Parallelisation of LAMMPS’ force calculations vs local forces

KART provides two main approaches for decreasing the wall-clock cost of computing forces:

Double parallelisation, which parallelizes both the force calculation in LAMMPS and event generation
Local forces, which limits force calculations to a subset of atoms surrouding the generated events (details of the parameters are given in the guide - section: Using local forces for accelerating simulations of large systems)

In this section, we discuss the diffences between the two approaches and when it is best to use them. Note that these two approaches are not incompatible and can used together for additional gains.

K-ART basic parallelization

By default, KART requires parallisation for launching events. Indepdent events for a given topology can be launched in parallel. The resulting events are then analysed on the master node. This means that the number of cores should not be larger than the SEARCH_FREQUENCY parameter, as additional would not be used.

When use local forces

Because of the limits on parallizing k-ART, strategies are need to decrease the cost of a force evalution. The simplest one is to use local forces. Since events are local in nature, affecting typically a few tens to a few hundred atoms, there is no need to compute all forces systematicaly on a simulation box counting, for example, 10~000 atoms.

This is why the local forces) option is provided. With this option, it is possible to limit the number of atoms on which forces are computed to 1000 to 2000 atoms only (i.e. atoms able to move - 500-1000 atoms) and the surrouding fixed atomic shell on which forces need to be partially computed to ensure the right forces on the atoms that can move.

Within this approximation, the full cell is relaxed only once, after each step, to ensure that events are started from globally relaxed configuration.

When to use parallel calculations of forces

In some cases, it is preferable to compute forces on all atoms.
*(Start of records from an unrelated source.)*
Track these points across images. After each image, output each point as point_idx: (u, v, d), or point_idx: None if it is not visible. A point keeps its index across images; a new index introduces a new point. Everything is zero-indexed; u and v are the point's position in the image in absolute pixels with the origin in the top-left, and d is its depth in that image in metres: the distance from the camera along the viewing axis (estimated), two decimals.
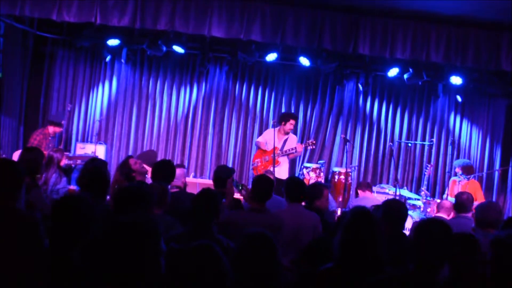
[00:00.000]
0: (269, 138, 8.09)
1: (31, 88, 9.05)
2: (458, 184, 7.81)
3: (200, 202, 3.58)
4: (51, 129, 7.94)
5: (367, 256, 2.56)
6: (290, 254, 4.03)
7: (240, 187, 5.31)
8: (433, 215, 5.82)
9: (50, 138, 7.99)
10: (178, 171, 5.35)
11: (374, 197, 7.25)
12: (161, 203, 3.97)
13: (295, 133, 9.47)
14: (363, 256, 2.56)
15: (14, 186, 2.94)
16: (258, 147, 8.33)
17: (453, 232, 3.89)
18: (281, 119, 8.29)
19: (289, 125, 8.12)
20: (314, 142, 8.31)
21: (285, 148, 7.95)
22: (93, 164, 3.96)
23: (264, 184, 4.37)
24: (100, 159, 5.26)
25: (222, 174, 5.17)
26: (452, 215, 5.65)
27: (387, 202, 4.11)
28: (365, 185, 7.61)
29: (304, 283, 2.75)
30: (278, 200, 5.11)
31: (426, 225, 2.63)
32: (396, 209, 3.99)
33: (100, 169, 3.98)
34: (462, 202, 5.26)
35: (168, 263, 2.24)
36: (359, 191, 6.87)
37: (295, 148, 7.95)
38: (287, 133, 8.13)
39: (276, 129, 8.14)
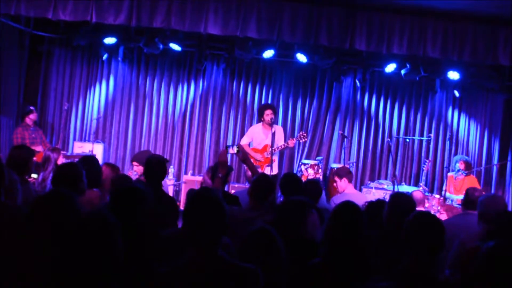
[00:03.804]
0: (256, 135, 7.81)
1: (28, 87, 9.05)
2: (455, 179, 7.81)
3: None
4: (27, 120, 8.13)
5: (353, 251, 2.56)
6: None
7: (237, 150, 5.19)
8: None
9: (31, 129, 8.15)
10: None
11: (355, 192, 6.64)
12: None
13: (292, 129, 9.48)
14: (349, 251, 2.56)
15: None
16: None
17: (462, 228, 3.86)
18: (259, 113, 7.88)
19: (267, 116, 7.56)
20: (305, 134, 7.92)
21: (275, 142, 7.48)
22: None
23: (263, 184, 4.36)
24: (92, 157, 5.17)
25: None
26: (422, 207, 5.53)
27: (394, 196, 3.97)
28: (345, 172, 6.18)
29: (294, 278, 2.74)
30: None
31: (417, 219, 2.62)
32: (403, 202, 3.90)
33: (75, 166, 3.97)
34: (473, 200, 4.88)
35: None
36: (336, 178, 6.29)
37: (287, 144, 7.57)
38: (271, 126, 7.50)
39: (260, 124, 7.83)
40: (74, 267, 2.15)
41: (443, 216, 6.17)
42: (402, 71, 8.55)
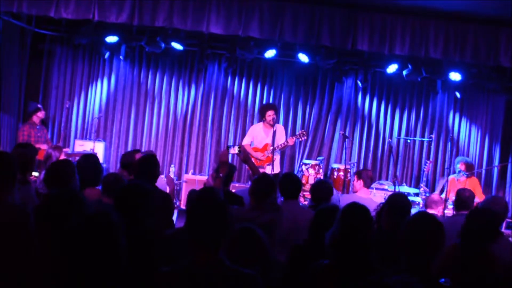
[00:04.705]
0: (257, 134, 7.86)
1: (29, 85, 9.05)
2: (456, 181, 7.80)
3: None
4: (35, 118, 8.15)
5: (360, 252, 2.56)
6: (286, 251, 4.03)
7: (238, 150, 5.19)
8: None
9: (38, 127, 8.17)
10: None
11: (366, 197, 6.55)
12: None
13: (294, 129, 9.48)
14: (356, 253, 2.55)
15: (7, 178, 2.92)
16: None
17: (454, 229, 3.89)
18: (260, 113, 7.92)
19: (268, 117, 7.61)
20: (305, 132, 7.91)
21: (276, 142, 7.52)
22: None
23: (263, 184, 4.36)
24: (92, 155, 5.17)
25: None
26: (441, 208, 5.55)
27: (392, 196, 4.04)
28: (365, 176, 6.11)
29: (297, 279, 2.74)
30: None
31: (417, 220, 2.62)
32: (400, 203, 3.94)
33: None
34: (464, 200, 5.01)
35: None
36: (355, 177, 6.31)
37: (287, 142, 7.61)
38: (272, 126, 7.55)
39: (261, 124, 7.89)
40: (76, 266, 2.15)
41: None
42: (404, 72, 8.55)
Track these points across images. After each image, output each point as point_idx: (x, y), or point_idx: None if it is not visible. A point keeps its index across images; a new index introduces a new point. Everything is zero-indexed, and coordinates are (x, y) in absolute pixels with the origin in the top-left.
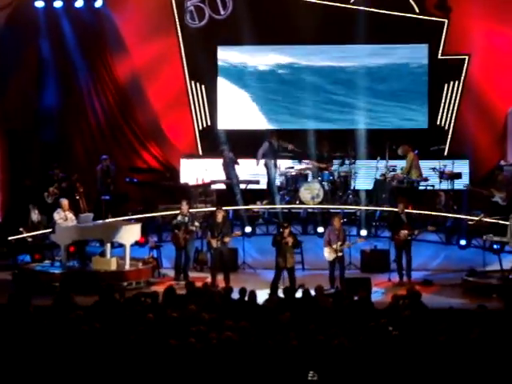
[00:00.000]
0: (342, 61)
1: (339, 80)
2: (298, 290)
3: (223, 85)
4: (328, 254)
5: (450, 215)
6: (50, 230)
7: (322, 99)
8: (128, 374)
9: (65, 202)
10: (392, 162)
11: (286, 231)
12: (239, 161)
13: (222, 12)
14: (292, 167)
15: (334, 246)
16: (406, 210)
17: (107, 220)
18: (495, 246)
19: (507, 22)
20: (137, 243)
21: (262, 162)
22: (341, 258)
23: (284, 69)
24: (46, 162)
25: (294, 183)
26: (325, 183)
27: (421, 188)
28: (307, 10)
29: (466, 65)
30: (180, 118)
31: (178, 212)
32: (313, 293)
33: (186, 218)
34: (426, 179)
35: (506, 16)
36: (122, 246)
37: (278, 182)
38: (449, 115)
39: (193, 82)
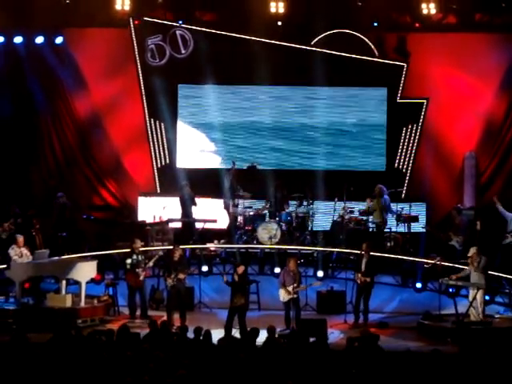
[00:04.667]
0: (300, 102)
1: (298, 121)
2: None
3: (183, 123)
4: (283, 296)
5: (406, 258)
6: (4, 266)
7: (280, 139)
8: None
9: (20, 238)
10: (350, 204)
11: (239, 269)
12: (197, 200)
13: (183, 51)
14: (250, 207)
15: (289, 288)
16: (371, 253)
17: (63, 257)
18: (451, 290)
19: (465, 66)
20: (92, 280)
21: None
22: (296, 299)
23: (243, 109)
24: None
25: (251, 223)
26: (282, 224)
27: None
28: (268, 51)
29: (424, 108)
30: (139, 155)
31: (130, 250)
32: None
33: (140, 257)
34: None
35: (463, 61)
36: (77, 283)
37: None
38: (406, 158)
39: (152, 120)
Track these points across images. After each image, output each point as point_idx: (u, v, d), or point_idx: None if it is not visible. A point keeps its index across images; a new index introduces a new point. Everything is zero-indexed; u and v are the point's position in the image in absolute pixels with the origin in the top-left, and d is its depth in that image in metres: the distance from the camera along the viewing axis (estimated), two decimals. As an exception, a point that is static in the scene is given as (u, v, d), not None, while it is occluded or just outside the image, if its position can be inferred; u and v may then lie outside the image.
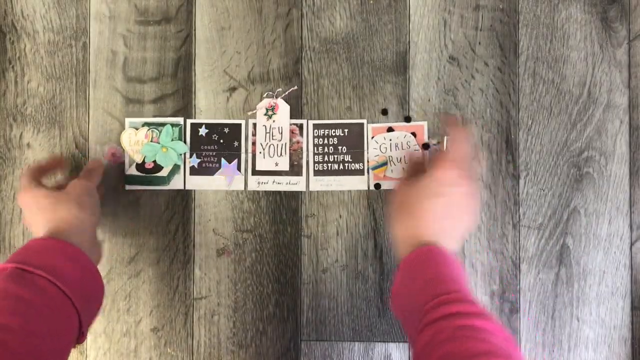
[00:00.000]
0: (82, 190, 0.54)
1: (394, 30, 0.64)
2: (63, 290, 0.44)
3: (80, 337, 0.48)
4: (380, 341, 0.64)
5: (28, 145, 0.64)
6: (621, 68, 0.64)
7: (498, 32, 0.64)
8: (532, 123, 0.64)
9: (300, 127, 0.64)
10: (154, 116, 0.64)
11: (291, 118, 0.64)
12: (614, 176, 0.63)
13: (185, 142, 0.64)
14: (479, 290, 0.63)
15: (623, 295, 0.63)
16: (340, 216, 0.64)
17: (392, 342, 0.63)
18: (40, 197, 0.53)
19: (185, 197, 0.64)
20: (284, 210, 0.64)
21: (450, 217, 0.51)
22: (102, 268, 0.64)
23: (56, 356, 0.43)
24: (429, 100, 0.64)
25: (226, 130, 0.64)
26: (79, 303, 0.46)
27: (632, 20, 0.64)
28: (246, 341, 0.64)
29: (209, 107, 0.64)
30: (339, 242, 0.64)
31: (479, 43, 0.64)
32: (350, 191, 0.64)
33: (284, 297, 0.64)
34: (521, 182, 0.64)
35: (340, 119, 0.64)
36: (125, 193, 0.64)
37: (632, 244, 0.64)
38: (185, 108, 0.64)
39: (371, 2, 0.64)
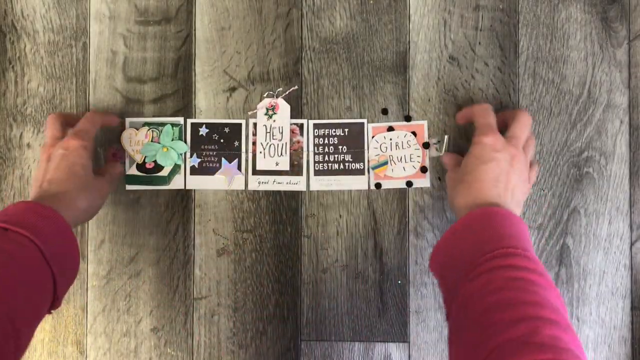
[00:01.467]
0: (76, 155, 0.54)
1: (394, 30, 0.64)
2: (40, 249, 0.45)
3: (55, 302, 0.48)
4: (380, 341, 0.64)
5: (28, 145, 0.64)
6: (621, 68, 0.64)
7: (498, 32, 0.64)
8: (532, 123, 0.64)
9: (301, 126, 0.64)
10: (154, 116, 0.64)
11: (291, 118, 0.64)
12: (614, 176, 0.63)
13: (185, 141, 0.64)
14: (479, 290, 0.63)
15: (623, 295, 0.63)
16: (340, 216, 0.64)
17: (392, 342, 0.63)
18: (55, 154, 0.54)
19: (185, 197, 0.64)
20: (284, 210, 0.64)
21: (504, 180, 0.52)
22: (102, 268, 0.64)
23: (30, 312, 0.44)
24: (429, 100, 0.64)
25: (226, 130, 0.64)
26: (54, 263, 0.46)
27: (632, 20, 0.64)
28: (246, 341, 0.64)
29: (209, 107, 0.64)
30: (339, 242, 0.64)
31: (479, 43, 0.64)
32: (350, 191, 0.64)
33: (284, 297, 0.64)
34: (521, 182, 0.64)
35: (340, 118, 0.64)
36: (125, 193, 0.64)
37: (632, 244, 0.64)
38: (185, 108, 0.64)
39: (371, 2, 0.64)
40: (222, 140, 0.64)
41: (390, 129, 0.63)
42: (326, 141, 0.64)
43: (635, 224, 0.63)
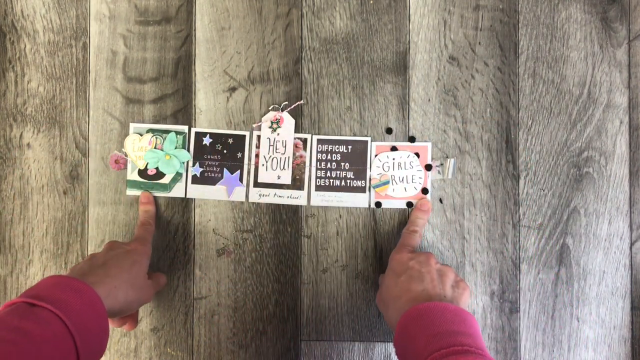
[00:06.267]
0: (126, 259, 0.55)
1: (394, 30, 0.64)
2: (65, 323, 0.44)
3: None
4: (380, 341, 0.64)
5: (28, 145, 0.64)
6: (621, 68, 0.64)
7: (498, 32, 0.64)
8: (532, 123, 0.64)
9: (304, 141, 0.64)
10: (154, 116, 0.64)
11: (295, 132, 0.64)
12: (614, 176, 0.63)
13: (188, 150, 0.64)
14: (479, 290, 0.63)
15: (623, 295, 0.63)
16: (340, 216, 0.64)
17: (392, 342, 0.63)
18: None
19: (185, 197, 0.64)
20: (284, 210, 0.64)
21: (429, 278, 0.52)
22: (102, 268, 0.64)
23: None
24: (429, 100, 0.64)
25: (230, 140, 0.64)
26: (80, 338, 0.45)
27: (632, 20, 0.64)
28: (246, 341, 0.64)
29: (209, 107, 0.64)
30: (339, 242, 0.64)
31: (479, 43, 0.64)
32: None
33: (284, 297, 0.64)
34: (521, 182, 0.64)
35: (340, 119, 0.64)
36: (125, 192, 0.64)
37: (632, 244, 0.64)
38: (185, 108, 0.64)
39: (371, 2, 0.64)
40: (225, 151, 0.64)
41: (394, 148, 0.63)
42: (329, 157, 0.64)
43: (635, 224, 0.63)
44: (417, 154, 0.63)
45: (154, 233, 0.62)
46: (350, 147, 0.64)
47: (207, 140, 0.64)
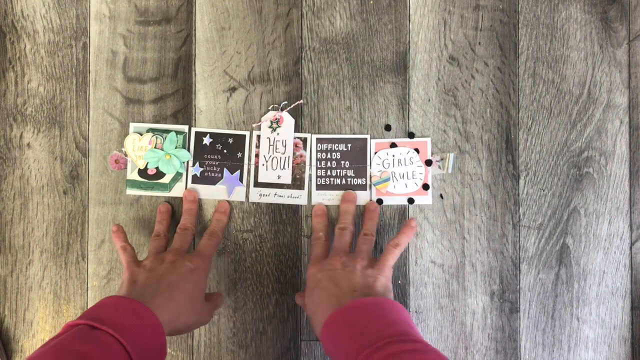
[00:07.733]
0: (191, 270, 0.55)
1: (394, 30, 0.64)
2: (125, 348, 0.45)
3: None
4: (380, 341, 0.63)
5: (28, 145, 0.64)
6: (621, 68, 0.64)
7: (498, 32, 0.64)
8: (532, 123, 0.64)
9: (304, 140, 0.64)
10: (154, 116, 0.64)
11: (295, 132, 0.64)
12: (614, 176, 0.63)
13: (188, 150, 0.64)
14: (479, 290, 0.63)
15: (623, 295, 0.63)
16: (340, 216, 0.64)
17: (392, 342, 0.63)
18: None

When this force calculation is costly, it is then useful to parallize this calculations.

This is done simply by setting the NTRAVAILLEUR parameter to the number of cores you want to use for each LAMMPS force calculation. For example, you wish to have 8 cores per force calculations with 10 k-ART cores (1 Master + 7 workers launching events). In this case, you set up, in `KMC.sh``:

setenv NTRAVAILLEUR   8

and make sure that you launch your code with

% mpirun -np 80 KMC.sh

Note that, in this case, 8 cores are reserved for lammps for each of the kART nodes, including the master node which calls lammps only a few times during the process.

Because of that, it is preferable to maximise first the number of cores for kART and, then add parallelisation on force calculations.

Careful : this can be costly and ill-advised!

Note that launching a single force calculation in parallel is costly, computionally. This is why, for example, it makes no sense to use this approach for cheap forcefields (EAM potentials, LJ, etc.) as the cost of setting the parallel calculation at each force call is greater than the gain in calculating the force in itself.

In that case, if the box is large, it is much more efficient to use local forces.

For expensive potentials (neural nets, ReaxFF, etc.), then such parallisation is generally useful first maximising the number of k-ART cores.

Can I mix both approaches (local forces + double parallelisation) ?

Answer: No

While, in principle, it should be possible to mixe both approaches, technical issues prevent the joint use of these approches. Correcting this limitation is in the list of tasks to be done.